A Research Grant and an IBM Project Socrates Grant in 1986 provided Legrady an early, affordable digital graphic imaging system called Targa—by which his screen captured images could be digitized and reworked through computer code. In the mid-80s Legrady printed fifty-seven of these Targa pieces at the Jetgraphix studio, which used a then new Fuji inkjet technology to print on archival paper from a Targa digital file, but that technology was short lived.
George Legrady Studio with Targa System, Los Angeles in 1988
The exhibition also encompasses some new work: Legrady’s more recent work with data visualization—tapestries woven from images made with AI technology—but the title of the show comes from the digital print Beneath the Surface, Scratching the Surface that was made in 1988.
In the eighties, Legrady’s interest turned to computers and computer-generated and digitally altered images. With respect to how photography and television began to move into information technology, the body of early work in Scratching the Surface connects Legrady thematically with that of Matthias Groebel, as I saw in his 2023 exhibition A Change in Weather (Broadcast Material 1989-2001) at the Kunstverein für die Rheinlande und Westfalen in Düsseldorf. Both artists are now unmissable when major issues are debated in discussions of electronic media and painting within the art world. Art historian Patrick Frank, has devoted an entire chapter on Legrady within his recent art history book Art of the 1980s: As If the Digital Mattered in which he states that Legrady’s are the first born-digital photographs to be printed and exhibited as works of art. One of Legrady’s inkjet prints—Koppel (1986)—from the series Authority of the News—graces the cover.
Following Legrady’s photographic series Catalogue of Found Objects (1976) and Floating Objects (1980)—in which he strove to decontextualize found objects—like Groebel, Legrady began creating art works by Duchampian appropriation: taking screenshots from live television feeds. In Legrady’s case, news feeds. Thus Legrady appears in his early work to be straddling the Pictures Generation approach to art and their interest in representational imagery, mass media, simulacrum, quotation, excerption, framing, and staging and the algorithmic work of the digital art pioneers, like dancer Deborah Hay’s Nude Portrait by Kenneth Knowlton and Leon Harmon, Studies in Perception #1 (1966).
Kenneth Knowlton and Leon Harmon, Studies in Perception #1 (Deborah Hay Nude Portrait) (1966)
Indeed, Legrady learned computer programming in the art studio of the painter Harold Cohen in 1981, but had to wait until 1986 to gain access to hardware technology that allowed for the capturing, digitizing and transforming multiple tone-scaled digital images.
The result of the RCM Galerie bringing together many examples of these prints resulted in an unsettling yet thought-provoking atmosphere that got me reflecting on my experienced history of media consumer culture that felt both nostalgic and inscrutable.
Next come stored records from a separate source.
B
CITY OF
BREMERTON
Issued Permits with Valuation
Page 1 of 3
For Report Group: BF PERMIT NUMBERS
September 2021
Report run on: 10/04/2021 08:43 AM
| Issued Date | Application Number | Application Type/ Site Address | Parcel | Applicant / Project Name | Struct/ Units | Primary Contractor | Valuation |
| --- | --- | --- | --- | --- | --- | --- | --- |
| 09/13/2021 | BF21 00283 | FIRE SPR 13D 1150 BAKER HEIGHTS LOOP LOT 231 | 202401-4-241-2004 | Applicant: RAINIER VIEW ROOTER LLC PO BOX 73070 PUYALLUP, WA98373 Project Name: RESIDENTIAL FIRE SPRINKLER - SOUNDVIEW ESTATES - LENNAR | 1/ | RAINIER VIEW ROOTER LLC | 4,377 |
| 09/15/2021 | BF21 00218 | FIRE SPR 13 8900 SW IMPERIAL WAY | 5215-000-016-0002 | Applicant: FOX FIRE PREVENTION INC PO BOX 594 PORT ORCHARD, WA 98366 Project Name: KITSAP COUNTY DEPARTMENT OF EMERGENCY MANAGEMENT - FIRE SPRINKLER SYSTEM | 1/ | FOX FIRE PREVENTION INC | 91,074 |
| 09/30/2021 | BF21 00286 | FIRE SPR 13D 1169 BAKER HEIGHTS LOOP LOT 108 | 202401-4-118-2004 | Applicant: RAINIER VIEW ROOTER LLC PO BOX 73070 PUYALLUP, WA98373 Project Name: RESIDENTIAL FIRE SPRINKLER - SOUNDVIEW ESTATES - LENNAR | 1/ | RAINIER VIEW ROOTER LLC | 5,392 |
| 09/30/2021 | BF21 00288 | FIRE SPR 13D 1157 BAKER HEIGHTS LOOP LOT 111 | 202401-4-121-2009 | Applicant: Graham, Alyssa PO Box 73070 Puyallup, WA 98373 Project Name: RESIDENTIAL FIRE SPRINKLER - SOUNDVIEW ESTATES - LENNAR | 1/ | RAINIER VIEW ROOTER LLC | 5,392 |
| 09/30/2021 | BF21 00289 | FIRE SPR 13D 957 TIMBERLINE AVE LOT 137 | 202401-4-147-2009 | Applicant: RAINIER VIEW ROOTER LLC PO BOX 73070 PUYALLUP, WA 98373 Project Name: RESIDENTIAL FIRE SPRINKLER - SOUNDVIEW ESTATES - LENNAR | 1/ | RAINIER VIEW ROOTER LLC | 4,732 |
The show tossed me into a basket of retro aesthetics (Max Headroom, the movie and Devo album covers came to mind) by combining generally muted colors and fuzzy forms within symmetrical cinematic-like compositions.
Such an 80s style utilized photomontage and collage staging to create faux television scenes that juxtaposed unexpected elements: like abstracted white human male figures with floating black noise boxes.
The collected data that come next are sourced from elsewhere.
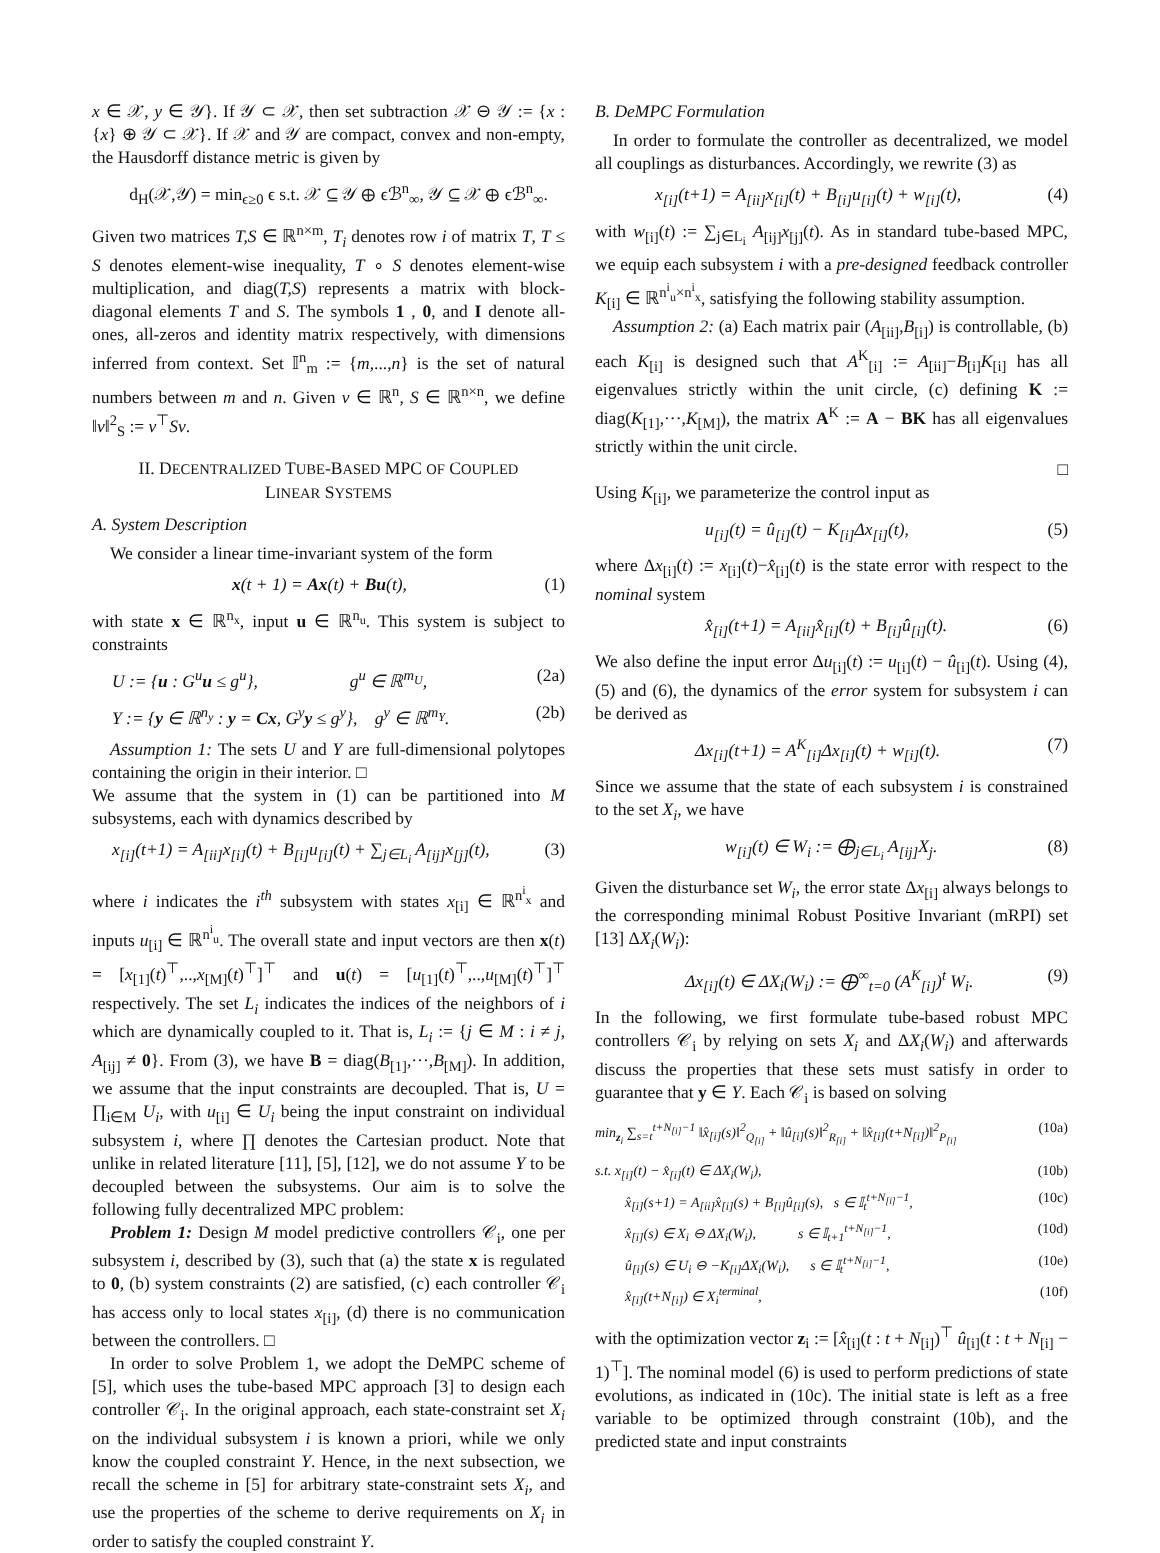x ∈ 𝒳, y ∈ 𝒴}. If 𝒴 ⊂ 𝒳, then set subtraction 𝒳 ⊖ 𝒴 := {x : {x} ⊕ 𝒴 ⊂ 𝒳}. If 𝒳 and 𝒴 are compact, convex and non-empty, the Hausdorff distance metric is given by
d<sub>H</sub>(𝒳,𝒴) = min<sub>ϵ≥0</sub> ϵ s.t. 𝒳 ⊆ 𝒴 ⊕ ϵℬ<sup>n</sup><sub>∞</sub>, 𝒴 ⊆ 𝒳 ⊕ ϵℬ<sup>n</sup><sub>∞</sub>.
Given two matrices T,S ∈ ℝ<sup>n×m</sup>, T<sub>i</sub> denotes row i of matrix T, T ≤ S denotes element-wise inequality, T ∘ S denotes element-wise multiplication, and diag(T,S) represents a matrix with block-diagonal elements T and S. The symbols 1 , 0, and I denote all-ones, all-zeros and identity matrix respectively, with dimensions inferred from context. Set 𝕀<sup>n</sup><sub>m</sub> := {m,...,n} is the set of natural numbers between m and n. Given v ∈ ℝ<sup>n</sup>, S ∈ ℝ<sup>n×n</sup>, we define ‖v‖<sup>2</sup><sub>S</sub> := v<sup>⊤</sup>Sv.
II. DECENTRALIZED TUBE-BASED MPC OF COUPLED
LINEAR SYSTEMS
A. System Description
We consider a linear time-invariant system of the form
x(t + 1) = Ax(t) + Bu(t), (1)
with state x ∈ ℝ<sup>n<sub>x</sub></sup>, input u ∈ ℝ<sup>n<sub>u</sub></sup>. This system is subject to constraints
U := {u : G<sup>u</sup>u ≤ g<sup>u</sup>}, g<sup>u</sup> ∈ ℝ<sup>m<sub>U</sub></sup>, (2a)
Y := {y ∈ ℝ<sup>n<sub>y</sub></sup> : y = Cx, G<sup>y</sup>y ≤ g<sup>y</sup>}, g<sup>y</sup> ∈ ℝ<sup>m<sub>Y</sub></sup>. (2b)
Assumption 1: The sets U and Y are full-dimensional polytopes containing the origin in their interior. □
We assume that the system in (1) can be partitioned into M subsystems, each with dynamics described by
x<sub>[i]</sub>(t+1) = A<sub>[ii]</sub>x<sub>[i]</sub>(t) + B<sub>[i]</sub>u<sub>[i]</sub>(t) + ∑<sub>j∈L<sub>i</sub></sub> A<sub>[ij]</sub>x<sub>[j]</sub>(t), (3)
where i indicates the i<sup>th</sup> subsystem with states x<sub>[i]</sub> ∈ ℝ<sup>n<sup>i</sup><sub>x</sub></sup> and inputs u<sub>[i]</sub> ∈ ℝ<sup>n<sup>i</sup><sub>u</sub></sup>. The overall state and input vectors are then x(t) = [x<sub>[1]</sub>(t)<sup>⊤</sup>,..,x<sub>[M]</sub>(t)<sup>⊤</sup>]<sup>⊤</sup> and u(t) = [u<sub>[1]</sub>(t)<sup>⊤</sup>,..,u<sub>[M]</sub>(t)<sup>⊤</sup>]<sup>⊤</sup> respectively. The set L<sub>i</sub> indicates the indices of the neighbors of i which are dynamically coupled to it. That is, L<sub>i</sub> := {j ∈ M : i ≠ j, A<sub>[ij]</sub> ≠ 0}. From (3), we have B = diag(B<sub>[1]</sub>,···,B<sub>[M]</sub>). In addition, we assume that the input constraints are decoupled. That is, U = ∏<sub>i∈M</sub> U<sub>i</sub>, with u<sub>[i]</sub> ∈ U<sub>i</sub> being the input constraint on individual subsystem i, where ∏ denotes the Cartesian product. Note that unlike in related literature [11], [5], [12], we do not assume Y to be decoupled between the subsystems. Our aim is to solve the following fully decentralized MPC problem:
Problem 1: Design M model predictive controllers 𝒞<sub>i</sub>, one per subsystem i, described by (3), such that (a) the state x is regulated to 0, (b) system constraints (2) are satisfied, (c) each controller 𝒞<sub>i</sub> has access only to local states x<sub>[i]</sub>, (d) there is no communication between the controllers. □
In order to solve Problem 1, we adopt the DeMPC scheme of [5], which uses the tube-based MPC approach [3] to design each controller 𝒞<sub>i</sub>. In the original approach, each state-constraint set X<sub>i</sub> on the individual subsystem i is known a priori, while we only know the coupled constraint Y. Hence, in the next subsection, we recall the scheme in [5] for arbitrary state-constraint sets X<sub>i</sub>, and use the properties of the scheme to derive requirements on X<sub>i</sub> in order to satisfy the coupled constraint Y.
B. DeMPC Formulation
In order to formulate the controller as decentralized, we model all couplings as disturbances. Accordingly, we rewrite (3) as
x<sub>[i]</sub>(t+1) = A<sub>[ii]</sub>x<sub>[i]</sub>(t) + B<sub>[i]</sub>u<sub>[i]</sub>(t) + w<sub>[i]</sub>(t), (4)
with w<sub>[i]</sub>(t) := ∑<sub>j∈L<sub>i</sub></sub> A<sub>[ij]</sub>x<sub>[j]</sub>(t). As in standard tube-based MPC, we equip each subsystem i with a pre-designed feedback controller K<sub>[i]</sub> ∈ ℝ<sup>n<sup>i</sup><sub>u</sub>×n<sup>i</sup><sub>x</sub></sup>, satisfying the following stability assumption.
Assumption 2: (a) Each matrix pair (A<sub>[ii]</sub>,B<sub>[i]</sub>) is controllable, (b) each K<sub>[i]</sub> is designed such that A<sup>K</sup><sub>[i]</sub> := A<sub>[ii]</sub>−B<sub>[i]</sub>K<sub>[i]</sub> has all eigenvalues strictly within the unit circle, (c) defining K := diag(K<sub>[1]</sub>,···,K<sub>[M]</sub>), the matrix A<sup>K</sup> := A − BK has all eigenvalues strictly within the unit circle.
□
Using K<sub>[i]</sub>, we parameterize the control input as
u<sub>[i]</sub>(t) = û<sub>[i]</sub>(t) − K<sub>[i]</sub>Δx<sub>[i]</sub>(t), (5)
where Δx<sub>[i]</sub>(t) := x<sub>[i]</sub>(t)−x̂<sub>[i]</sub>(t) is the state error with respect to the nominal system
x̂<sub>[i]</sub>(t+1) = A<sub>[ii]</sub>x̂<sub>[i]</sub>(t) + B<sub>[i]</sub>û<sub>[i]</sub>(t). (6)
We also define the input error Δu<sub>[i]</sub>(t) := u<sub>[i]</sub>(t) − û<sub>[i]</sub>(t). Using (4), (5) and (6), the dynamics of the error system for subsystem i can be derived as
Δx<sub>[i]</sub>(t+1) = A<sup>K</sup><sub>[i]</sub>Δx<sub>[i]</sub>(t) + w<sub>[i]</sub>(t). (7)
Since we assume that the state of each subsystem i is constrained to the set X<sub>i</sub>, we have
w<sub>[i]</sub>(t) ∈ W<sub>i</sub> := ⨁<sub>j∈L<sub>i</sub></sub> A<sub>[ij]</sub>X<sub>j</sub>. (8)
Given the disturbance set W<sub>i</sub>, the error state Δx<sub>[i]</sub> always belongs to the corresponding minimal Robust Positive Invariant (mRPI) set [13] ΔX<sub>i</sub>(W<sub>i</sub>):
Δx<sub>[i]</sub>(t) ∈ ΔX<sub>i</sub>(W<sub>i</sub>) := ⨁<sup>∞</sup><sub>t=0</sub> (A<sup>K</sup><sub>[i]</sub>)<sup>t</sup> W<sub>i</sub>. (9)
In the following, we first formulate tube-based robust MPC controllers 𝒞<sub>i</sub> by relying on sets X<sub>i</sub> and ΔX<sub>i</sub>(W<sub>i</sub>) and afterwards discuss the properties that these sets must satisfy in order to guarantee that y ∈ Y. Each 𝒞<sub>i</sub> is based on solving
min<sub>z<sub>i</sub></sub> ∑<sub>s=t</sub><sup>t+N<sub>[i]</sub>−1</sup> ‖x̂<sub>[i]</sub>(s)‖<sup>2</sup><sub>Q<sub>[i]</sub></sub> + ‖û<sub>[i]</sub>(s)‖<sup>2</sup><sub>R<sub>[i]</sub></sub> + ‖x̂<sub>[i]</sub>(t+N<sub>[i]</sub>)‖<sup>2</sup><sub>P<sub>[i]</sub></sub> (10a)
s.t. x<sub>[i]</sub>(t) − x̂<sub>[i]</sub>(t) ∈ ΔX<sub>i</sub>(W<sub>i</sub>), (10b)
x̂<sub>[i]</sub>(s+1) = A<sub>[ii]</sub>x̂<sub>[i]</sub>(s) + B<sub>[i]</sub>û<sub>[i]</sub>(s), s ∈ 𝕀<sub>t</sub><sup>t+N<sub>[i]</sub>−1</sup>, (10c)
x̂<sub>[i]</sub>(s) ∈ X<sub>i</sub> ⊖ ΔX<sub>i</sub>(W<sub>i</sub>), s ∈ 𝕀<sub>t+1</sub><sup>t+N<sub>[i]</sub>−1</sup>, (10d)
û<sub>[i]</sub>(s) ∈ U<sub>i</sub> ⊖ −K<sub>[i]</sub>ΔX<sub>i</sub>(W<sub>i</sub>), s ∈ 𝕀<sub>t</sub><sup>t+N<sub>[i]</sub>−1</sup>, (10e)
x̂<sub>[i]</sub>(t+N<sub>[i]</sub>) ∈ X<sub>i</sub><sup>terminal</sup>, (10f)
with the optimization vector z<sub>i</sub> := [x̂<sub>[i]</sub>(t : t + N<sub>[i]</sub>)<sup>⊤</sup> û<sub>[i]</sub>(t : t + N<sub>[i]</sub> − 1)<sup>⊤</sup>]. The nominal model (6) is used to perform predictions of state evolutions, as indicated in (10c). The initial state is left as a free variable to be optimized through constraint (10b), and the predicted state and input constraints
Video noise seems here Legrady’s element of societal critique for what the television transmits in the absence of a signal. This aspect reengaged my memories with scenes from the 1983 Canadian movie Videodrome that was directed by David Cronenberg.
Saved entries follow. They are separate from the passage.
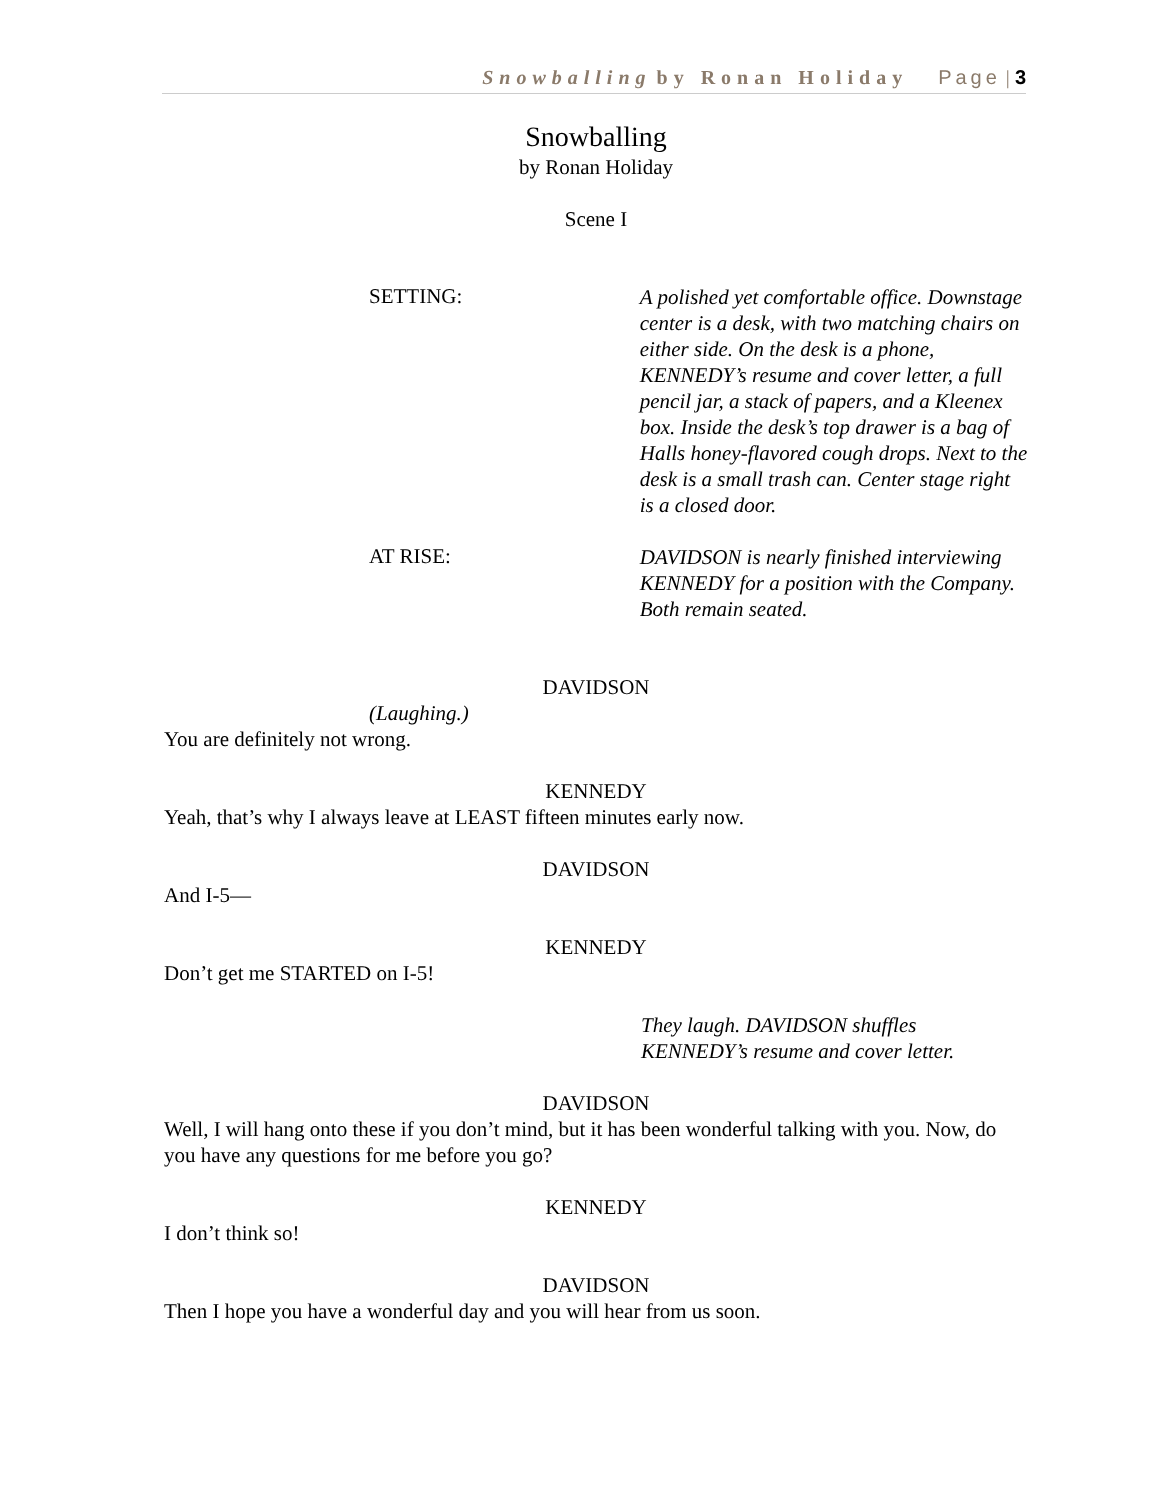Snowballing by Ronan Holiday Page | 3
Snowballing
by Ronan Holiday
Scene I
SETTING:
A polished yet comfortable office. Downstage center is a desk, with two matching chairs on either side. On the desk is a phone, KENNEDY’s resume and cover letter, a full pencil jar, a stack of papers, and a Kleenex box. Inside the desk’s top drawer is a bag of Halls honey-flavored cough drops. Next to the desk is a small trash can. Center stage right is a closed door.
AT RISE:
DAVIDSON is nearly finished interviewing KENNEDY for a position with the Company. Both remain seated.
DAVIDSON
(Laughing.)
You are definitely not wrong.
KENNEDY
Yeah, that’s why I always leave at LEAST fifteen minutes early now.
DAVIDSON
And I-5—
KENNEDY
Don’t get me STARTED on I-5!
They laugh. DAVIDSON shuffles
KENNEDY’s resume and cover letter.
DAVIDSON
Well, I will hang onto these if you don’t mind, but it has been wonderful talking with you. Now, do you have any questions for me before you go?
KENNEDY
I don’t think so!
DAVIDSON
Then I hope you have a wonderful day and you will hear from us soon.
George Legrady, Scratching The Surface RMC Gallery Installation View
Guns and Cocaine (Contragate) (1987), 23.5x28.5”, limited edition Fuji jetgraphix inkjet print on paper
5 Plates (1987), 23.5x28.5”, limited edition Fuji jetgraphix inkjet print on paper
For Guns and Cocaine (Contragate) and 5 Plates (and others), Legrady focused on deconstructing pixel-based photographs through the exploration of noise as an aesthetic element. The subject of noise became for Legrady a means to understand the power of image processing and the critical issues of how computation may impact on representation and belief, given the fact that the digital photograph is so easily manipulated at the pixel level in comparison to the chemical-based photo image. Like in the Cronenberg film, Legrady envisioned the noise in this work to symbolize a sort of awful dread and even mendacity.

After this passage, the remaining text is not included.